Fossile Energieträger heizen also nicht nur unsere Atmosphäre auf, sondern finanzieren auch diesen Krieg mit. Eine der Antworten auf diesen Krieg ist deswegen klar: Wir brauchen einen sofortigen Ausstieg aus Kohle, Öl und Gas – Frieden ist nicht möglich in einem fossilen Weltsystem, das Profite über Menschenleben stellt. Dabei fordern wir, dass dieser Ausstieg schnell und konsequent sein muss, aber immer sozial abgesichert. Wir dürfen Klimaschutz nicht auf den Schultern der ärmeren Leute betreiben.

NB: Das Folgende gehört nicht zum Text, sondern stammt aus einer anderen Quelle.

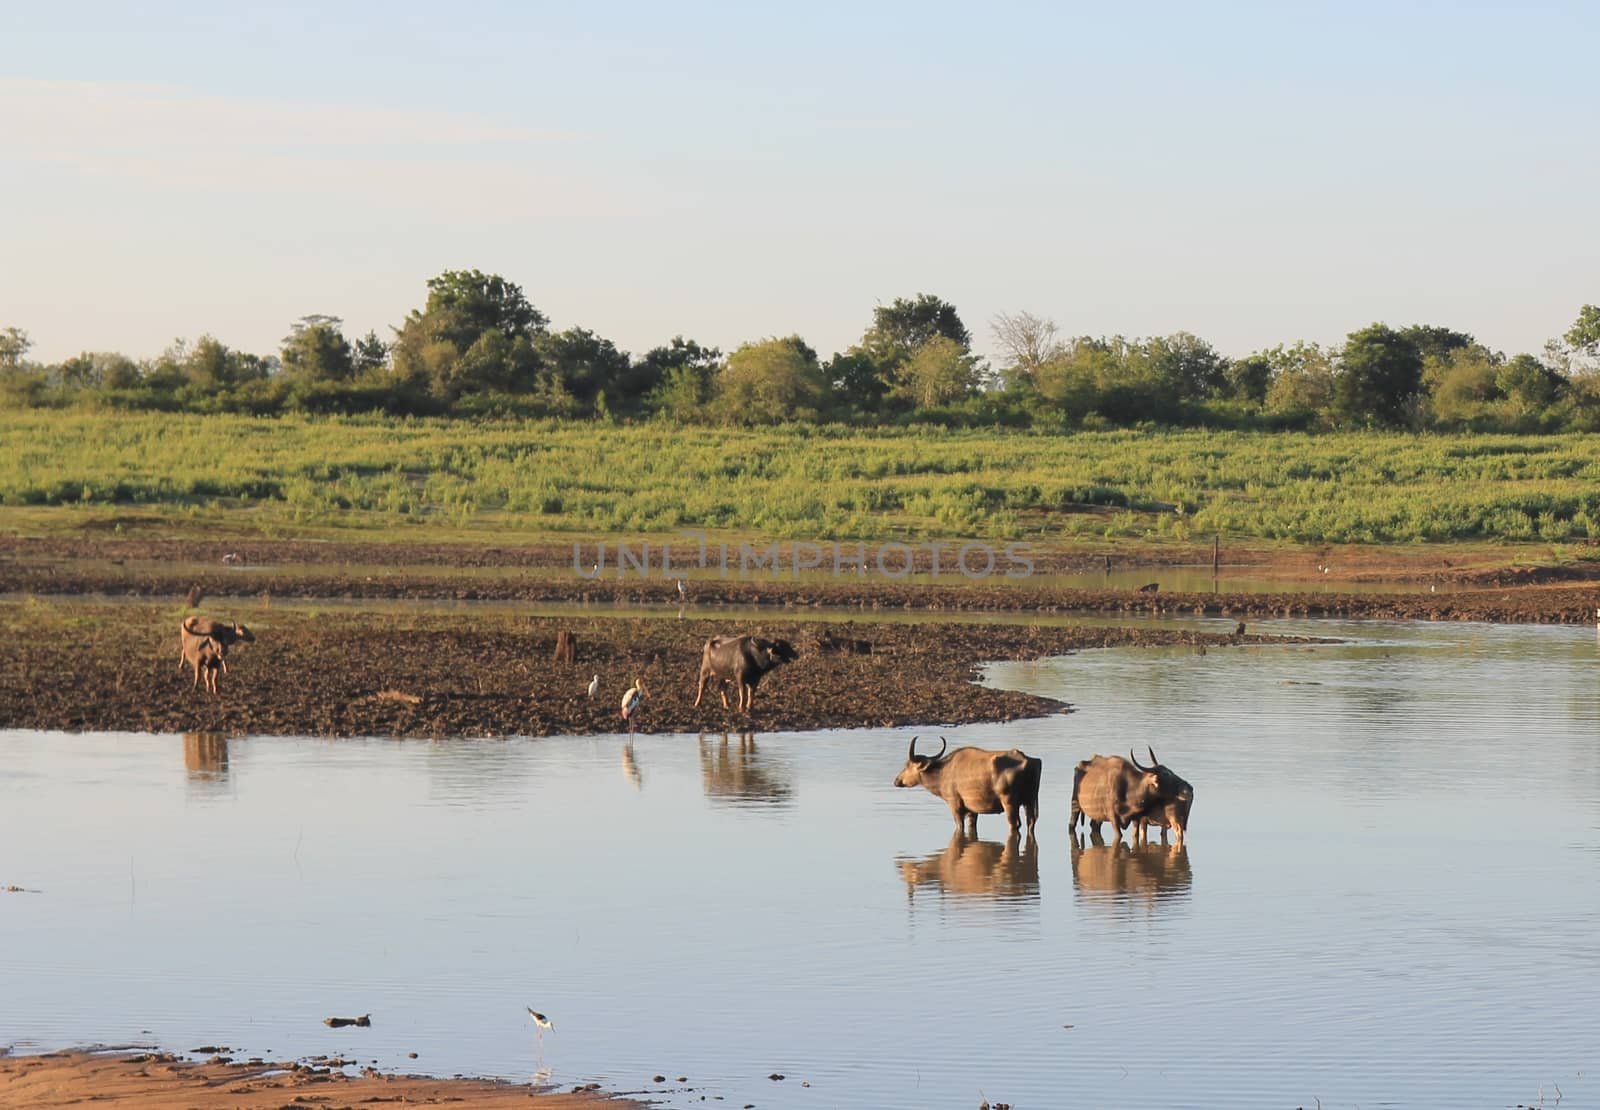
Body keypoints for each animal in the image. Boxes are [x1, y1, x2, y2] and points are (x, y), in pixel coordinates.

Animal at [896, 738, 1043, 831]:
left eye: (907, 765)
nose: (897, 780)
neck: (942, 774)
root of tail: (1029, 762)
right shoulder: (973, 810)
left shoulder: (954, 804)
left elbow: (959, 827)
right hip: (1030, 800)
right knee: (1031, 822)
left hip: (1010, 802)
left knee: (1015, 824)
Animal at [1068, 751, 1196, 850]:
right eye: (1166, 774)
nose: (1189, 787)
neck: (1130, 791)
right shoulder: (1114, 818)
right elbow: (1120, 836)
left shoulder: (1136, 819)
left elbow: (1136, 836)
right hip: (1075, 803)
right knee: (1072, 824)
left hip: (1098, 816)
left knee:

Jule Pehnt ist 17 Jahre alt und geht in Freiburg in die elfte Klasse. Seit 2 Jahren engagiert sie sich bei Fridays for Future für eine konsequente und gleichzeitig sozial-gerechte Klimapolitik.
Jule Pehnt ist 17 Jahre alt und geht in Freiburg in die elfte Klasse. Seit 2 Jahren engagiert sie sich bei Fridays for Future für eine konsequente und gleichzeitig sozial-gerechte Klimapolitik.

Angebliche Lösungen, wie Gasreserven zu erhöhen, LNG-Terminals zu glorifizieren oder Abhängigkeiten von anderen autokratischen Systemen zu verstärken, lassen wir nicht mehr durchgehen, denn sie umgehen das eigentliche Problem dahinter. Wir erfahren immer wieder von Mitstreitern und Mitstreiterinnen aus schon heute von Klimakatastrophen betroffenen Regionen, unter welchen Folgen sie leiden müssen. Wie die Klimakrise ihren Alltag, ihre Familien und auch ihr gesamtes Land beeinflusst. Es ist absurd, all das zu hören und gleichzeitig die rückwärtsgewandten, eingestaubten Gespräche der Politiker und Politikerinnen zu hören. Von Menschen, die denken, wir hätten noch Zeit, oder, dass Klimaschutz doch viel zu anstrengend sei.

"Die Faulheit, Bequemlichkeit und Ignoranz unserer Bundesregierung führen uns tagtäglich in eine humanitäre Katastrophe."

Die Faulheit, Bequemlichkeit und Ignoranz unserer Bundesregierung führen uns tagtäglich in eine humanitäre Katastrophe. Ja, klimagerechte Politik ist anstrengend und wird uns einiges abverlangen, sie ist aber die einzige Wahl, die wir haben. Menschen, die alles verlieren durch die Klimakrise, wir junge Menschen, müssen diese Wahl ergreifen, denn sonst versinken wir immer mehr in Ungerechtigkeiten, Krisen und Kriegen. Wir können eine klimagerechte Welt noch gestalten – der gesellschaftliche Wille und die physikalischen Möglichkeiten, diesen Wandel umzusetzen, sind nämlich lange vorhanden. Die Stimmen von Profit und fossilen Lobbyisten sind für unsere Regierung aber immer noch wichtiger.

Es ist die Aufgabe der Bundesregierung, auf grundlegende Krisen allumfassend zu antworten, international Verantwortung zu übernehmen und eine klimagerechte Welt zu gestalten. Wir, eine junge Bewegung, in der viele zur Schule gehen, Ausbildungen machen oder studieren, haben realisiert, in welchem tiefen Chaos wir stecken. Das zu realisieren, mag schmerzhaft sein, aber es ist nicht schwierig – wir müssen nur auf das Offensichtliche schauen.

Global fordern wir am 25.03. unser Recht auf eine friedliche und gerechte Zukunft ein, von einer Regierung, die uns genau das versprochen hat. Bis das umgesetzt wird, werden wir weiter streiken!